# DATA PROVIDED start
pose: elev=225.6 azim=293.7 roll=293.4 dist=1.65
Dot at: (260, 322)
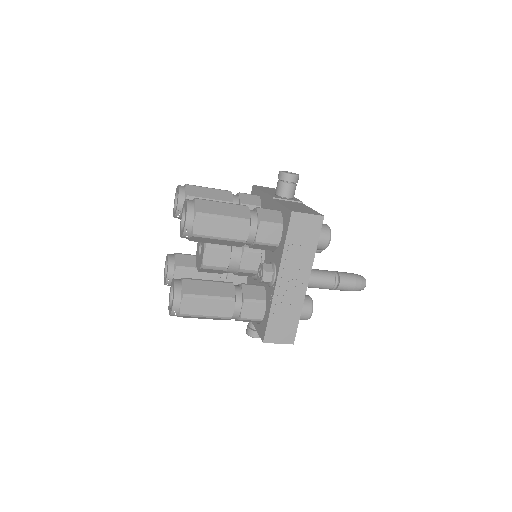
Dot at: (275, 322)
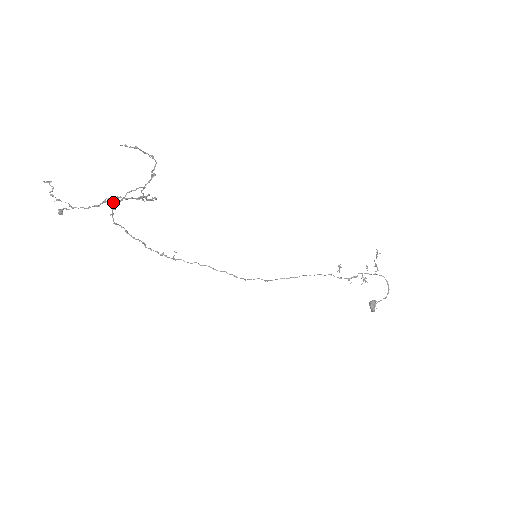
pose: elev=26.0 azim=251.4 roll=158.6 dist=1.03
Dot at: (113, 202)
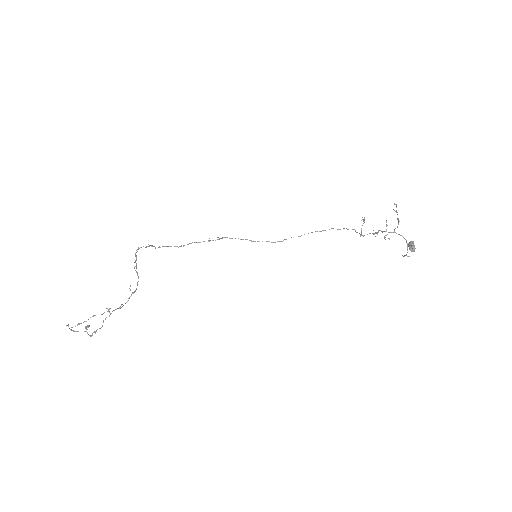
Dot at: occluded
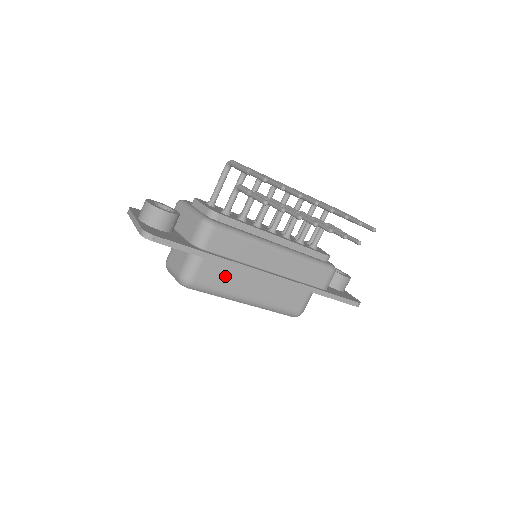
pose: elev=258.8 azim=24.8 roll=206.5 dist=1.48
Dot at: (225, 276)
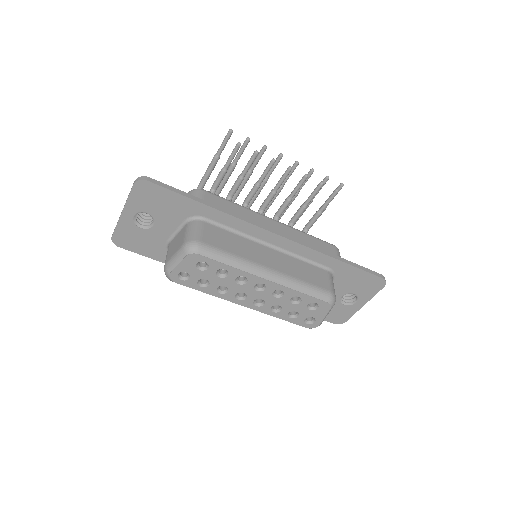
Dot at: (232, 242)
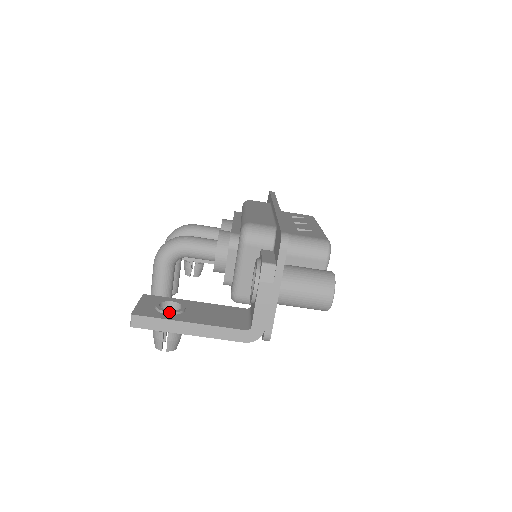
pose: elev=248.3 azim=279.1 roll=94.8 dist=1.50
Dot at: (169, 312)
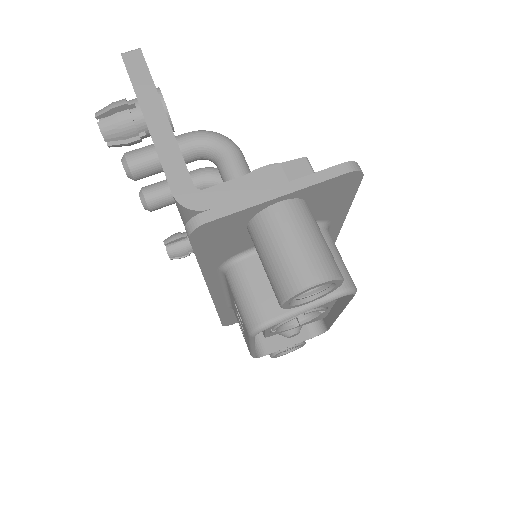
Dot at: occluded
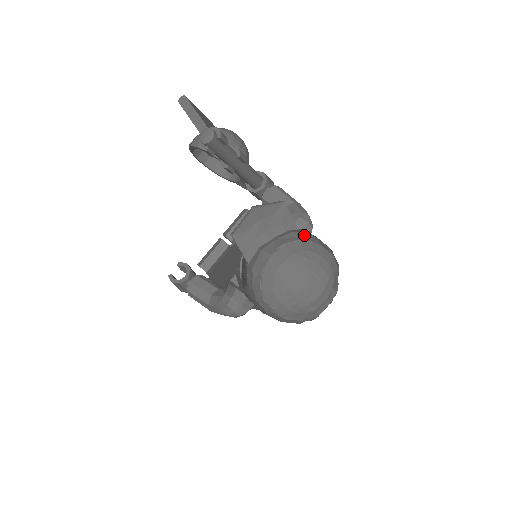
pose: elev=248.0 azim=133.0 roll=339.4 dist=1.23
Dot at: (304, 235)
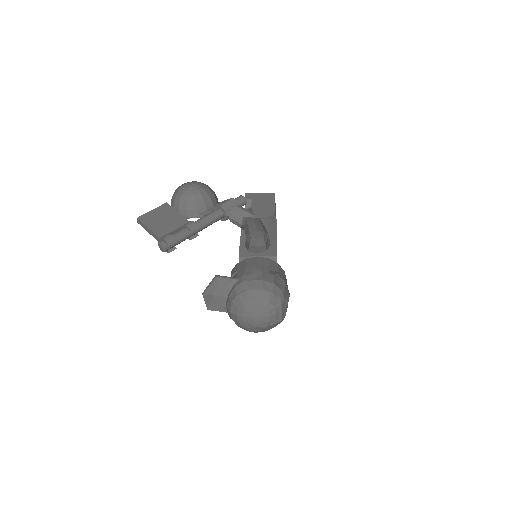
Dot at: (240, 287)
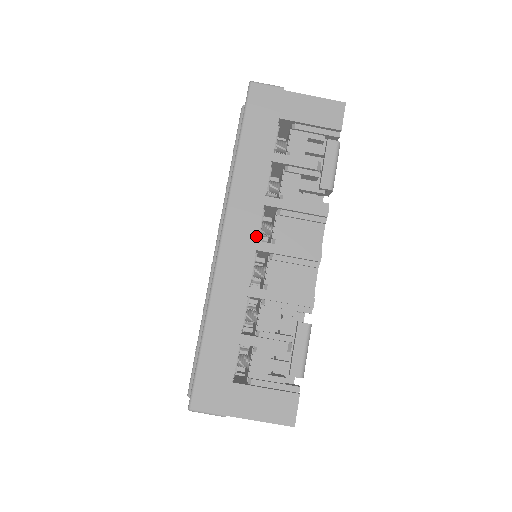
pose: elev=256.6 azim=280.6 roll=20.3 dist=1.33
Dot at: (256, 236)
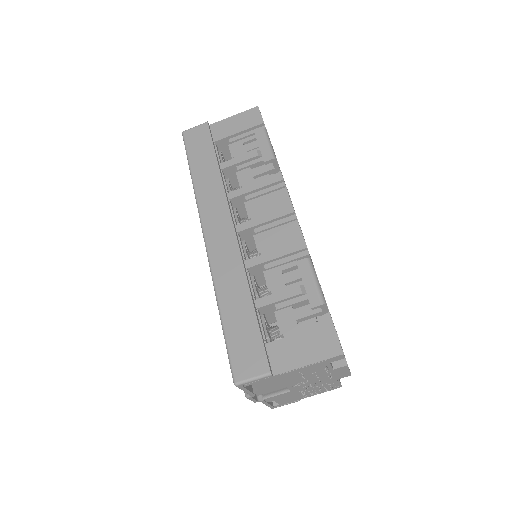
Dot at: (231, 220)
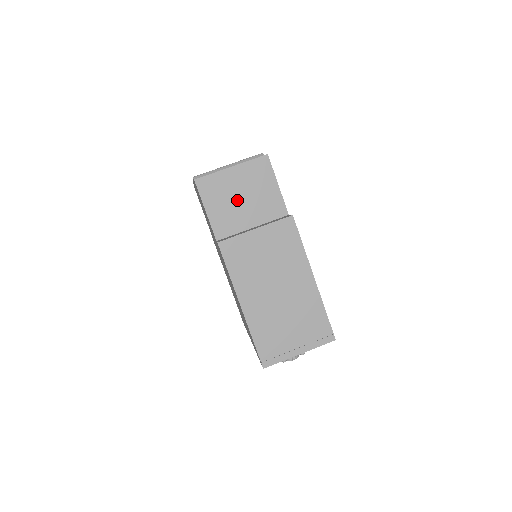
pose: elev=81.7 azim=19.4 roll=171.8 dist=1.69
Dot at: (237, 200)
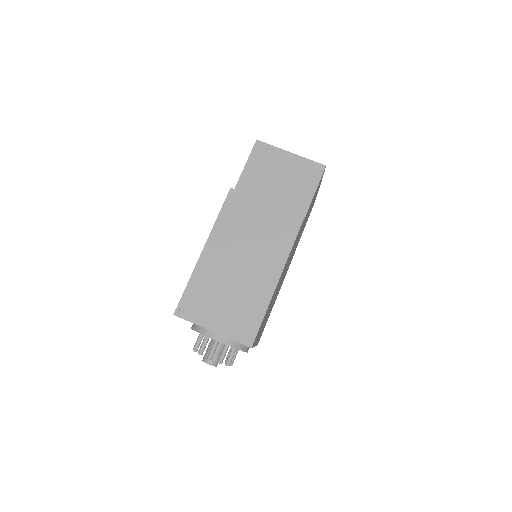
Dot at: (274, 178)
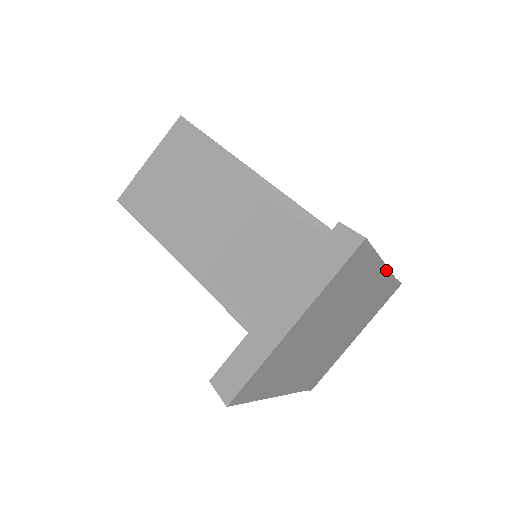
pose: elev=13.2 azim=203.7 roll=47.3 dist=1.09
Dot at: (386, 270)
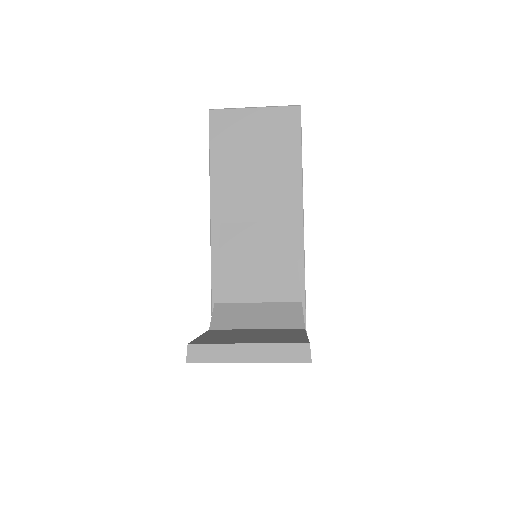
Dot at: occluded
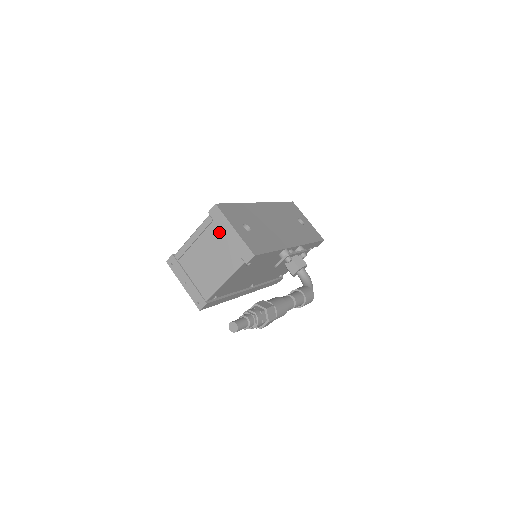
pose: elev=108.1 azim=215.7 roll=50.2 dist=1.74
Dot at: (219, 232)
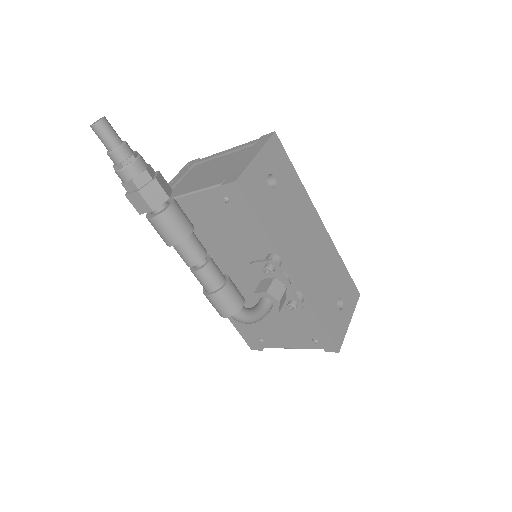
Dot at: (245, 154)
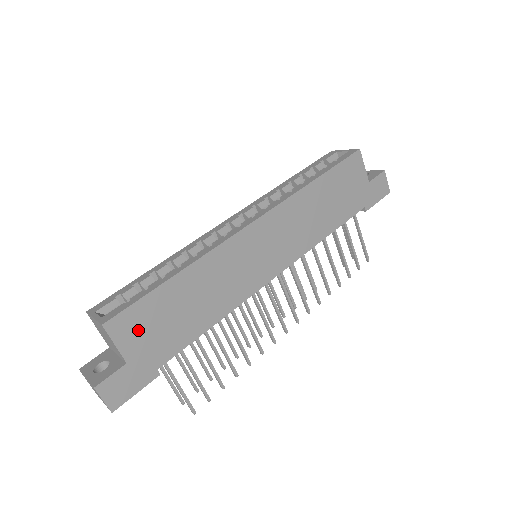
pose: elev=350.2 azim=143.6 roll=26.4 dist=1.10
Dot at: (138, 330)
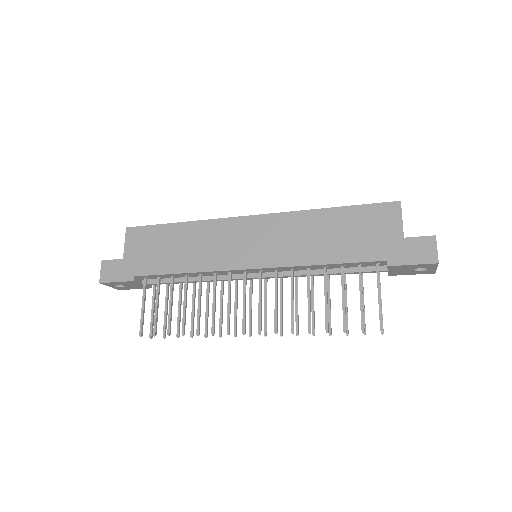
Dot at: (140, 243)
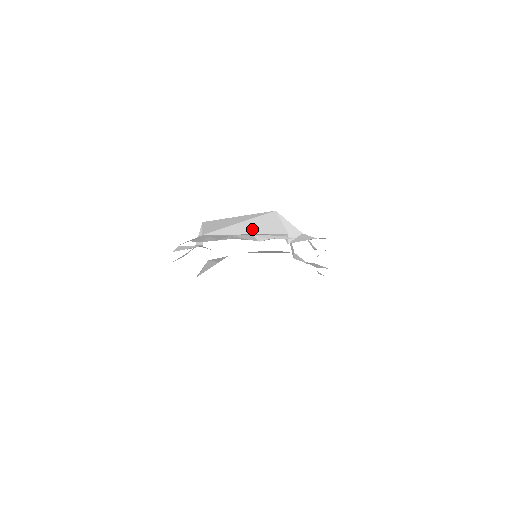
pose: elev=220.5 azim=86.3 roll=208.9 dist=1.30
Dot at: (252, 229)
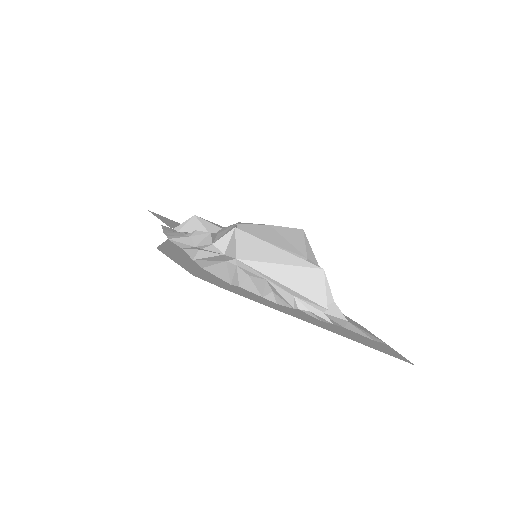
Dot at: (293, 282)
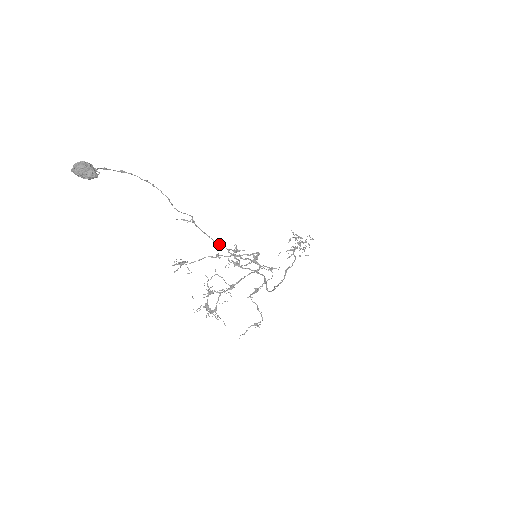
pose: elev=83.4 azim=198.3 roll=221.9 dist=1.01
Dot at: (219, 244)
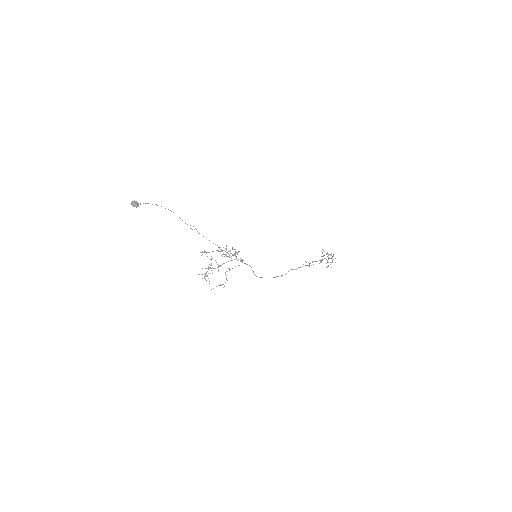
Dot at: (213, 243)
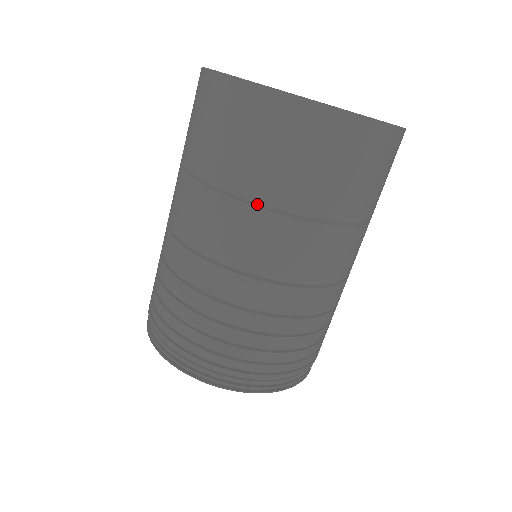
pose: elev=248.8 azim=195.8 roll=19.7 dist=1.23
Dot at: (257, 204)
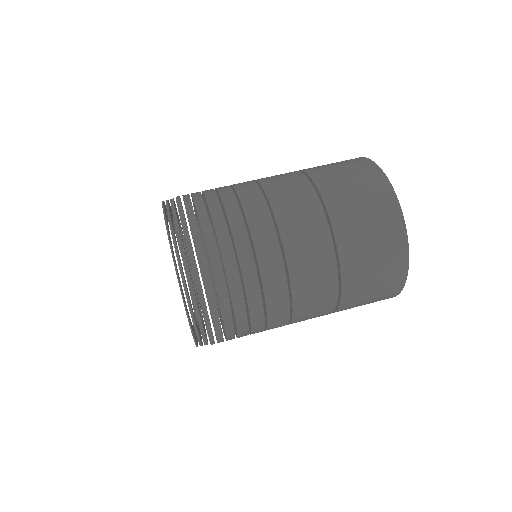
Dot at: occluded
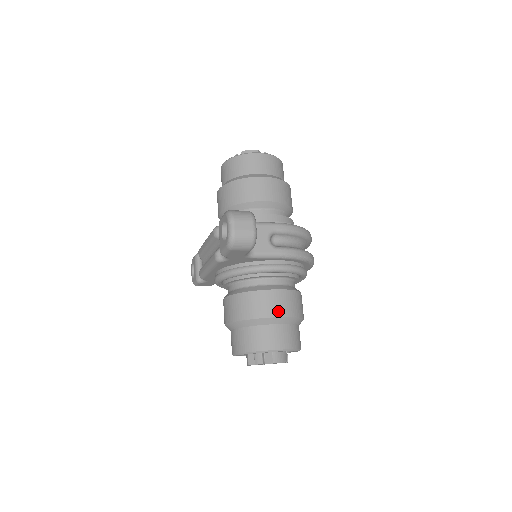
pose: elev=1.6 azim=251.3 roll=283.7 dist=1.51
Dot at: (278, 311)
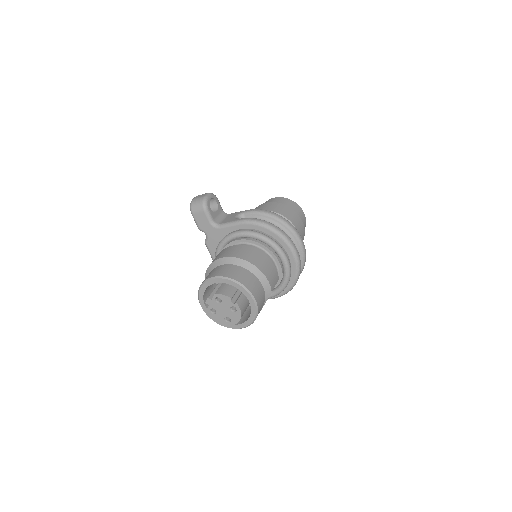
Dot at: (226, 255)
# DATA PROVIDED end
EXERCISE: Reproduce every line of the items above without changes, leaving out the pictures.

SOLUTION TO THIS TASK:
pose: elev=225.6 azim=293.7 roll=293.4 dist=1.65
Dot at: (260, 322)
Dot at: (275, 322)
pose: elev=26.0 azim=251.4 roll=158.6 dist=1.03
Dot at: (113, 202)
Dot at: occluded
pose: elev=258.8 azim=24.8 roll=206.5 dist=1.48
Dot at: (225, 276)
Dot at: (232, 242)
pose: elev=248.3 azim=279.1 roll=94.8 dist=1.50
Dot at: (169, 312)
Dot at: occluded
pose: elev=248.0 azim=133.0 roll=339.4 dist=1.23
Dot at: (304, 235)
Dot at: (240, 287)
pose: elev=256.6 azim=280.6 roll=20.3 dist=1.33
Dot at: (256, 236)
Dot at: (231, 220)
pose: elev=81.7 azim=19.4 roll=171.8 dist=1.69
Dot at: (237, 200)
Dot at: (274, 178)
pose: elev=13.2 azim=203.7 roll=47.3 dist=1.09
Dot at: (386, 270)
Dot at: occluded
pose: elev=108.1 azim=215.7 roll=50.2 dist=1.74
Dot at: (219, 232)
Dot at: (245, 154)
pose: elev=350.2 azim=143.6 roll=26.4 dist=1.10
Dot at: (138, 330)
Dot at: (140, 243)
pose: elev=220.5 azim=86.3 roll=208.9 dist=1.30
Dot at: (252, 229)
Dot at: (293, 282)
pose: elev=83.4 azim=198.3 roll=221.9 dist=1.01
Dot at: (219, 244)
Dot at: (213, 243)
pose: elev=248.8 azim=195.8 roll=19.7 dist=1.23
Dot at: (257, 204)
Dot at: occluded
pose: elev=1.6 azim=251.3 roll=283.7 dist=1.51
Dot at: (278, 311)
Dot at: (226, 255)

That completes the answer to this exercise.